Warum habe ich den Roman gleich noch mal gelesen? Weil mir gesagt wurde, er sei gut und sehr stimulierend. Ich nehme Erotik gerne in Kauf, aber nur wenn sie gut ist und auch nur, wenn sie von Gefühl lebt. Beides trifft hier leider gar nicht zu. Das ist ein Porno in Buchform, Liebe und Romantik werden sich hier nicht anfinden. Allerdings muss ich zugeben, dass für einen erotischen Roman doch sehr viel Handlung dabei ist, so im Vergleich ...

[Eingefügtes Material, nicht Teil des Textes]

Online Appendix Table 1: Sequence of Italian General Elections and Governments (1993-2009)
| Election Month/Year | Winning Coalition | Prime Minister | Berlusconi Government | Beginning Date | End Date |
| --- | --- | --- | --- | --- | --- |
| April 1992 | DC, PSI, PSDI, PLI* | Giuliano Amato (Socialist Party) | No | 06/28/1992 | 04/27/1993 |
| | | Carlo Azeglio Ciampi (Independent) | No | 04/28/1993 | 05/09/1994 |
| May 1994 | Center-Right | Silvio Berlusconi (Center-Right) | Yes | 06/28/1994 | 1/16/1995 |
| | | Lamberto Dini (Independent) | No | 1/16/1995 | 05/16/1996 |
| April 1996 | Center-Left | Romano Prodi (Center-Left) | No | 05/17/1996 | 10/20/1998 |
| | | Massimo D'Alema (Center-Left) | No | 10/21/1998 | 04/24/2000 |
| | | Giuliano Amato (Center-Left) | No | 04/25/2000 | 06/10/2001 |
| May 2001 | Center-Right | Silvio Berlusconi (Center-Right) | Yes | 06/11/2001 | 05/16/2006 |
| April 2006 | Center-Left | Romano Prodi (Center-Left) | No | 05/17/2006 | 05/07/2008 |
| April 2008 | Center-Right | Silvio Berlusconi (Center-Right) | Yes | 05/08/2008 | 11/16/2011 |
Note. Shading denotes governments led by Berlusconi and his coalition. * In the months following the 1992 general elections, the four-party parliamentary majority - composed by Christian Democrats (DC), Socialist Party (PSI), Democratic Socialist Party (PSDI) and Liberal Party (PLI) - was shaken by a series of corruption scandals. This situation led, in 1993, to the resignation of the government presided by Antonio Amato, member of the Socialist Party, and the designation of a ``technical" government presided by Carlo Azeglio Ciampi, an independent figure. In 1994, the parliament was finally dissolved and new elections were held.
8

Im ersten Drittel war das Buch auf meiner Abbruch-Liste, aber dann habe ich nach einem gut gemeinten Rat weitergelesen. Als es nicht besser wurde, wollte ich es wieder beiseite legen, aber eine Freundin meinte, es werde am Ende wirklich übel. Und ich bin doch so neugierig!
Warum den Lesern im Klappentext Jane als starke Persönlichkeit verkauft wird, die sich so schnell nichts gefallen lässt, weiß ich leider nicht. Ich habe sie als kleinlautes, depressives Ding erlebt, dass sich in alles fügt, was man ihr antut. Stets mit der Begründung: ich bin so anders, ein Monster ... *würg*
Als wäre es noch nicht schlimm genug, dass sie sich von Vater und Tante herumschubsen lässt, was dann mit ihrem Ehemann abgeht, war gelinde gesagt übel. Als sie sich dann bereit erklärt, seine Mätresse zu sein, gehen die beiden so ungefähr alles an Sex durch, was es gibt. Was in der Aufzählung - und als etwas anderes konnte ich es leider nicht empfinden - noch fehlt, will ich gar nicht wissen.
Satyre leben von der Leidenschaft, aber wirklich alles in ihrem Leben und dem von Jane (und anderen Frauen) damit zu erklären, war mir ehrlich gesagt irgendwann zu viel. Als Nicolas ihr am Ende dann erklärt, dass sie mit seinen Brüdern schlafen muss (während des Vollmonds, zwei Phallusse, klar), damit sie und das Kind sicher sind, da hat Amber es sich endgültig mit mir verscherzt.
Die eigentliche Handlung um die Tante könnte spannend sein, davon bin ich überzeugt. Aber der Endkampf wird in einer halben Seite beiseite geschoben und wenige Zeilen danach frönen Jane und andere wieder ihrer Lust. Und ehrlich gesagt habe ich noch nie etwas Blöderes gelesen, als diesen Showdown. Besiegt durch einen Dildo. Wow!
Wer erotische Romane mag, in denen es auch durchaus heftiger zugehen darf, dem sei der Roman angeraten. Zart beseiteten, die eine gewisse Grenze kennen, sollten die Finger davon lassen.